When I became part of John McDonnell’s Economic Advisory Council I knew that would put me in the political spotlight. I write about what I helped achieve in that role in my forthcoming book. I left over Labour’s support for Brexit in part because my clear and public anti-Brexit views could be used to attack the party, when the people driving Brexit were Conservatives. I found out yesterday that at PMQs the Prime Minister was carrying on regardless, although in this case it was over Labour’s 2017 manifesto.
In reality, I was strongly supportive of Labour’s overall fiscal stance in 2017. I wrote a lot on my blog before the election, and a summary of my views are in a chapter in a book of essays by various authors published by Verso and edited by McDonnell. The point I wanted to stress was that it didn’t matter if the IFS were right that the numbers didn’t add up, because the fiscal stance was good for the economy, and could well satisfy Labour’s very good Fiscal Credibility Rule.
The paragraph that says all this in the book starts: “Let us suppose the IFS was correct…”. I go on to argue, in that case, that the ex ante deficit would have boosted the economy and it might not have added to the deficit ex post.

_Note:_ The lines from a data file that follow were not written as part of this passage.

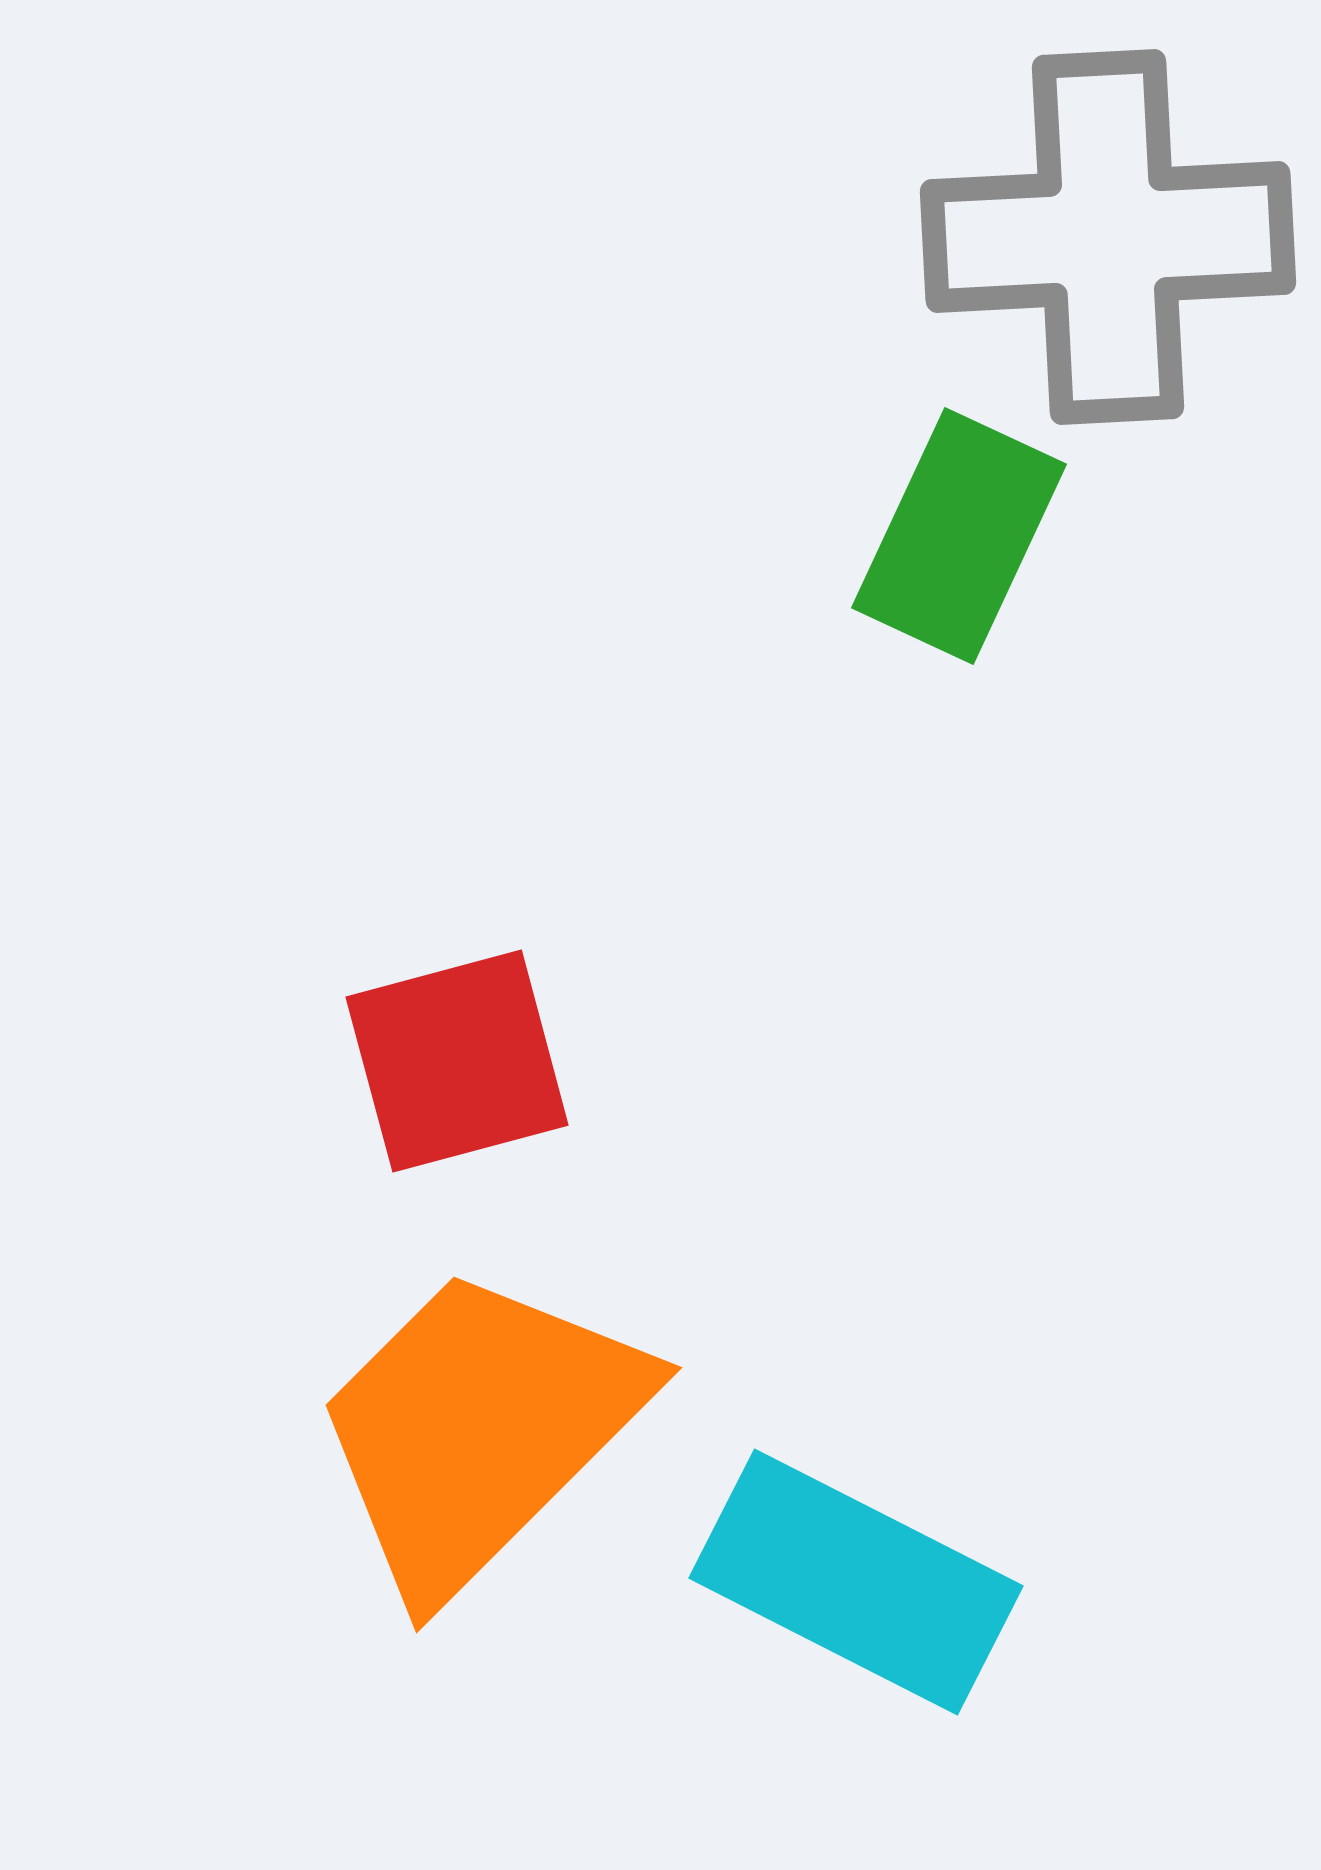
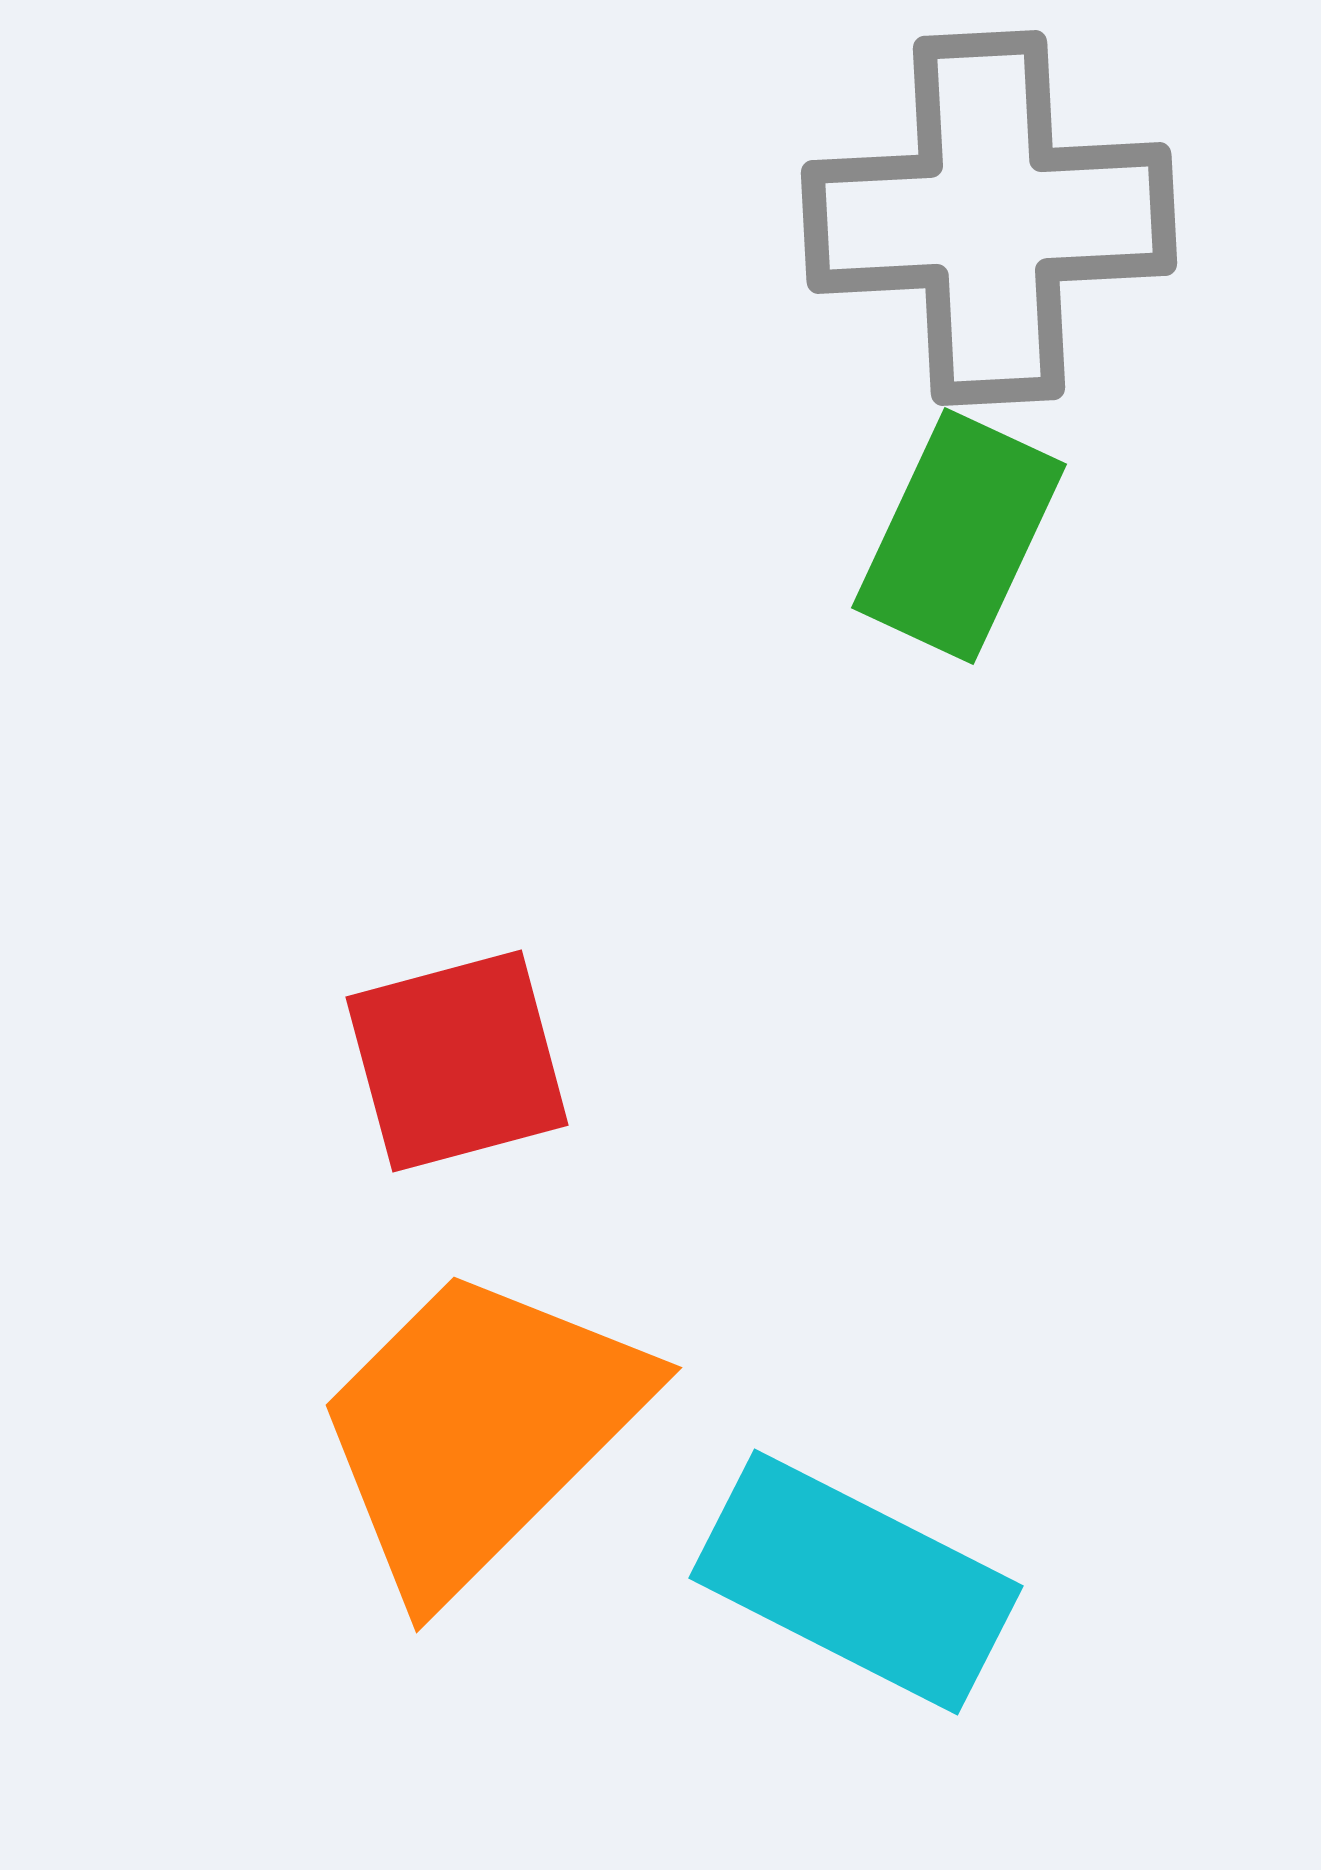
gray cross: moved 119 px left, 19 px up
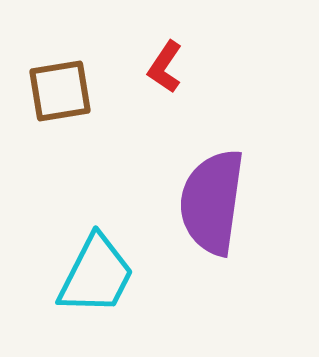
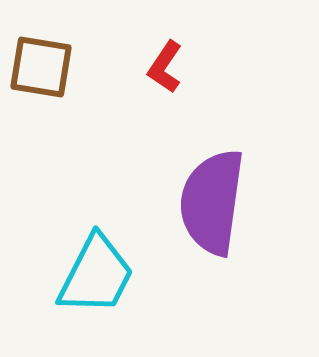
brown square: moved 19 px left, 24 px up; rotated 18 degrees clockwise
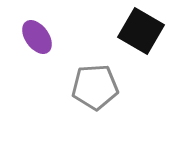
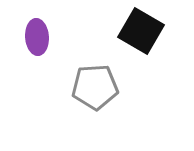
purple ellipse: rotated 32 degrees clockwise
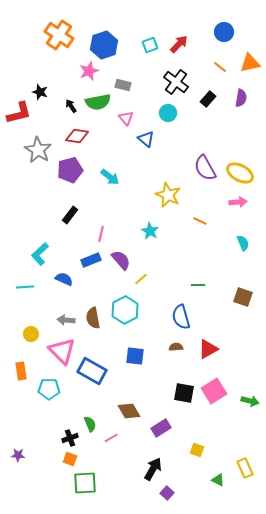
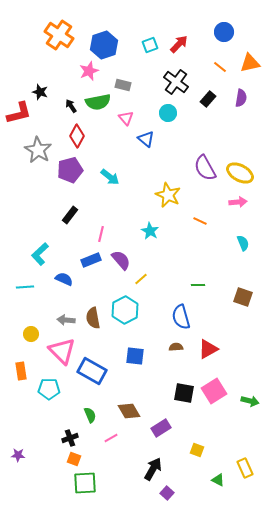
red diamond at (77, 136): rotated 70 degrees counterclockwise
green semicircle at (90, 424): moved 9 px up
orange square at (70, 459): moved 4 px right
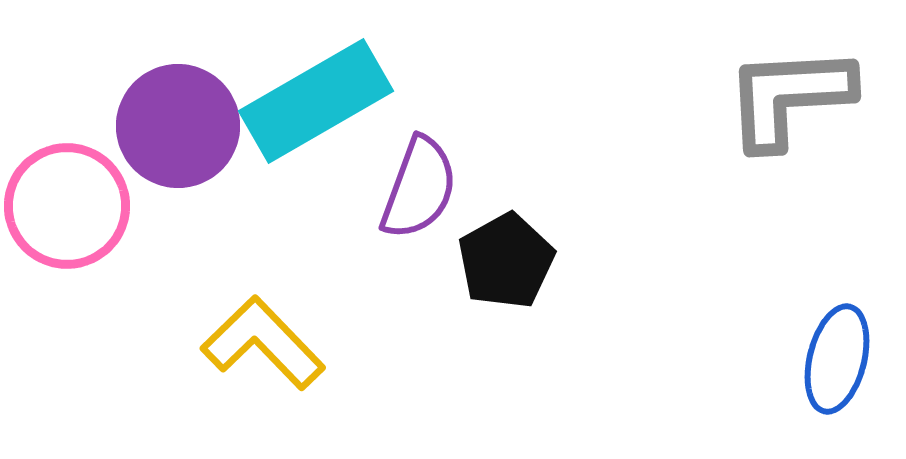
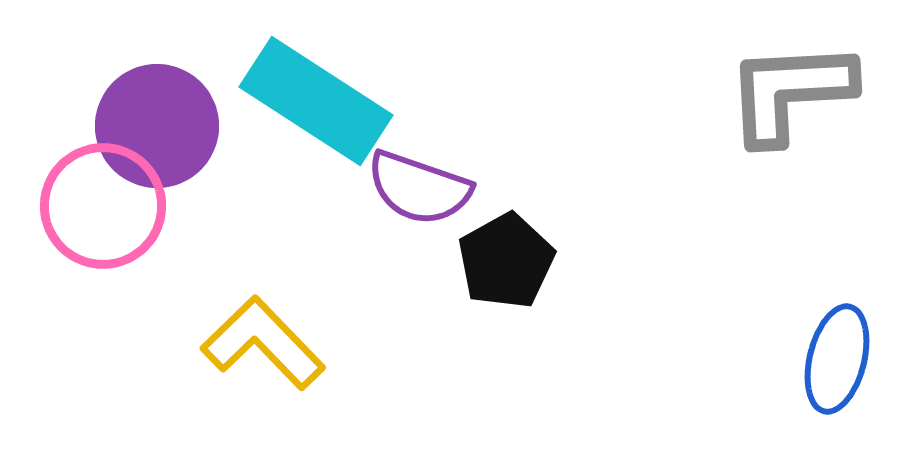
gray L-shape: moved 1 px right, 5 px up
cyan rectangle: rotated 63 degrees clockwise
purple circle: moved 21 px left
purple semicircle: rotated 89 degrees clockwise
pink circle: moved 36 px right
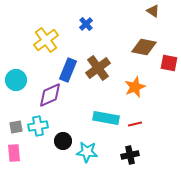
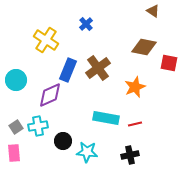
yellow cross: rotated 20 degrees counterclockwise
gray square: rotated 24 degrees counterclockwise
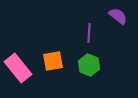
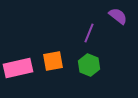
purple line: rotated 18 degrees clockwise
pink rectangle: rotated 64 degrees counterclockwise
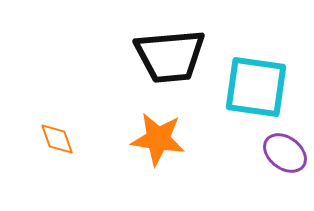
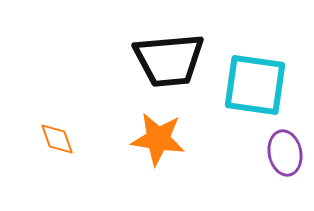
black trapezoid: moved 1 px left, 4 px down
cyan square: moved 1 px left, 2 px up
purple ellipse: rotated 42 degrees clockwise
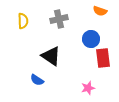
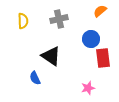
orange semicircle: rotated 120 degrees clockwise
blue semicircle: moved 2 px left, 2 px up; rotated 32 degrees clockwise
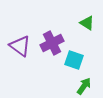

Unfortunately, May said, holding a copy of the book in her hand: “In an article by an economic adviser to the Labour Party, he says about their manifesto, ‘the numbers did not add up’. That this was a ‘welcome feature’ and ‘largely irrelevant’. Well, it may be irrelevant to the Rt Hon Gentleman and the shadow chancellor, but it’s not irrelevant to the people’s whose taxes go up, whose jobs are lost and whose taxes pay Labour’s debt.”
Nowhere in the article did I say I thought the numbers did not add up. I was clearly misquoted. If you say otherwise, imagine I write an article that says “suppose austerity is expansionary” and goes on to explain how that generates consequences that contradict reality. It is called a proof by contradiction, and that is similar to the structure of my argument. To report that I said “austerity is expansionary’” would be ridiculous. If it was done to score political points you would conclude it was a lie.
Was this an unfortunate case of misreading? It seems extremely implausible. I’m certain that when the PM, or more probably, some adviser misquotes someone in a draft PMQ response, someone – possibly even the person themselves – checks that the quote is correct. You have to have serious comprehension difficulties to misunderstand the meaning of “Let us suppose”.
So I tweeted this: “Apparently the Prime Minister quoted me saying about Labour’s 2017 manifesto ‘the numbers did not add up’. In fact, I said ‘Let us suppose the IFS was correct’ and examined consequences. I have never taken a view on whether they did/didn’t add up. If that is what she said, she lied.”
I later looked at a recording of PMQs and she did indeed say that. Now, maybe I am wrong about a deliberate lie told to gain political effect. If it was an honest mistake, she or someone who works for her can explain to me how that mistake was made. I asked CCHQ for an apology, but I am not holding my breath.
The sad thing is that no one is surprised by this kind of thing any more. We in the UK look at Trump’s lying with horror and think this is something uniquely American. But this government has been pulled up countless times (e.g. here) for misleading the public by misusing statistics and, of course, the lies of the Brexiters are shameless.
The majority of press titles will ignore or play down any criticism of Conservative ministers or the PM (unless it is over Brexit), and the BBC is timid to say the least. It is asymmetrical of course: any mistakes the other side makes are examined in great detail. If you do not have the media to call out lies, they will pass as the truth and democracy dies.